In recent years, cubs have also been poached and sold to aquariums to be trained for performances. Others are sold to restaurants to attract customers, Tang said.

On the run

The Dalian police announced Monday that 10 suspects had been detained in relation to the case, including two who gave themselves up to police on Monday morning. Two suspects are still on the run.

The suspects were local residents of Changxing Island and took boats to the spotted seal natural reserve several times to poach newborn seals.

They poached at the iced sea area between Yingkou and Panjin in northern Liaoning. The location is outside the reserve and is in a deep sea area, making it difficult for police to monitor and seize suspects.

"The suspects modified their boats so that they could break through the ice," Shi, the deputy chief of the reserve, said.

Shi said that spotted seal cubs usually live on the ice for 20 days and can swim after shedding their white hairs. During this period, they survive on their mothers' milk.

Spotted seals usually enter Liaodong Bay in the Bohai Sea in November and reproduce on the ice. In February and March of the following year, they move south and leave Bohai in May.

According to Article 341 of China's Criminal Law, illegally catching precious and endangered wildlife species under special state protection can incur a sentence of up to five years. If the circumstances are considered serious, the sentence can go up to 10 years.

Return to the wild

The spotted seal is the only pinniped that lives in China and is a second-class protected animal in the country.

Dalian's service center for natural resources affairs said Monday at a press conference that the rescued seals which meet the right conditions will be released back into the wild between March and May. The public will be allowed to watch the release.

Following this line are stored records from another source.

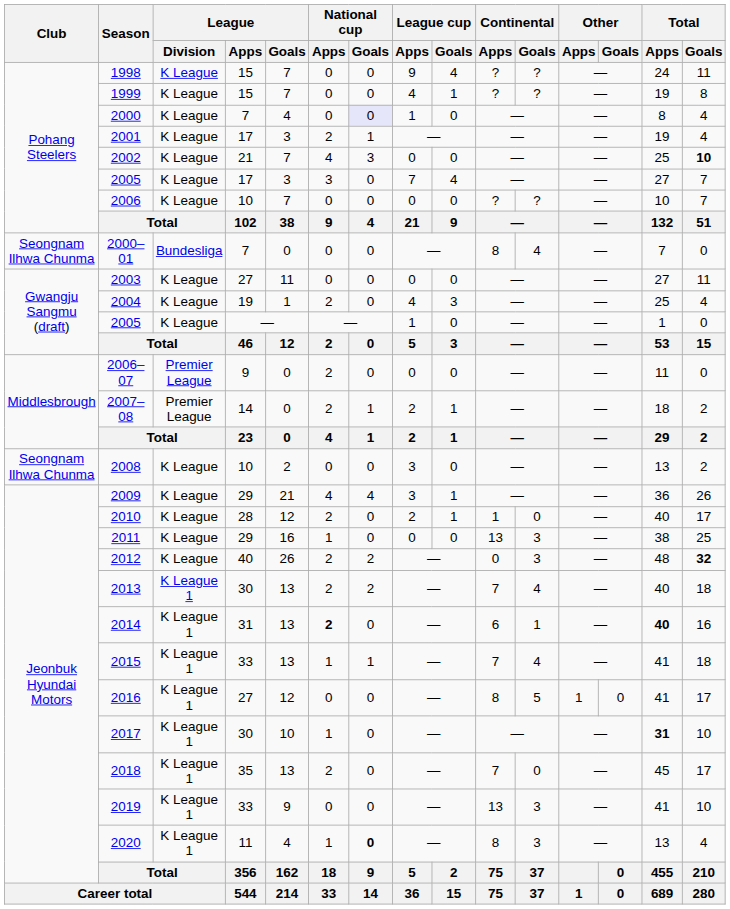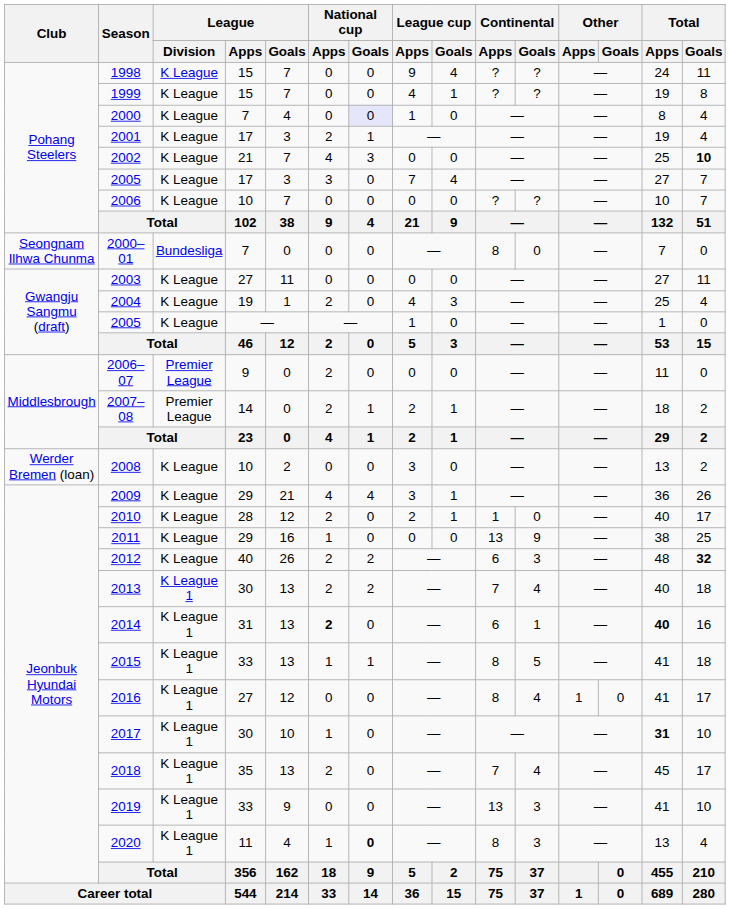2000–01 | Continental / Goals: 4 -> 0
2008 | Club: Seongnam Ilhwa Chunma -> Werder Bremen (loan)
2011 | Continental / Goals: 3 -> 9
2012 | Continental / Apps: 0 -> 6
2015 | Continental / Apps: 7 -> 8
2015 | Continental / Goals: 4 -> 5
2016 | Continental / Goals: 5 -> 4
2018 | Continental / Goals: 0 -> 4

The Liaoning Ocean and Fisheries Science Research Institute have purchased satellite tracking devices and will deploy them on some of the rescued seals in order to monitor their activity and position.

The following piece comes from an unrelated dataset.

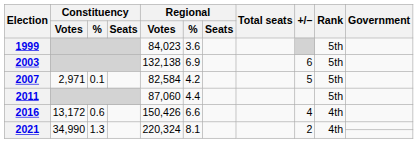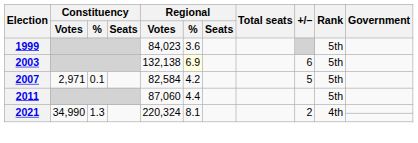2003 | Regional / %: no background -> lightyellow background
- row: 2016 | 13,172 | 0.6 | 150,426 | 6.6 | 4 | 4th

Meanwhile, researchers will collect hair and blood from the seals to study their genetic diversity and build a DNA profile.

According to a study by the institute, after training, rescued spotted seals are able to adapt to living in the wild and do not show any obvious behavioral differences from those entirely raised in the wild.

The spotted seals reserve in Dalian was founded in 1992. With the protection measures in the past few years, the number of seals in the reserve has increased from 1,000 to 2,000.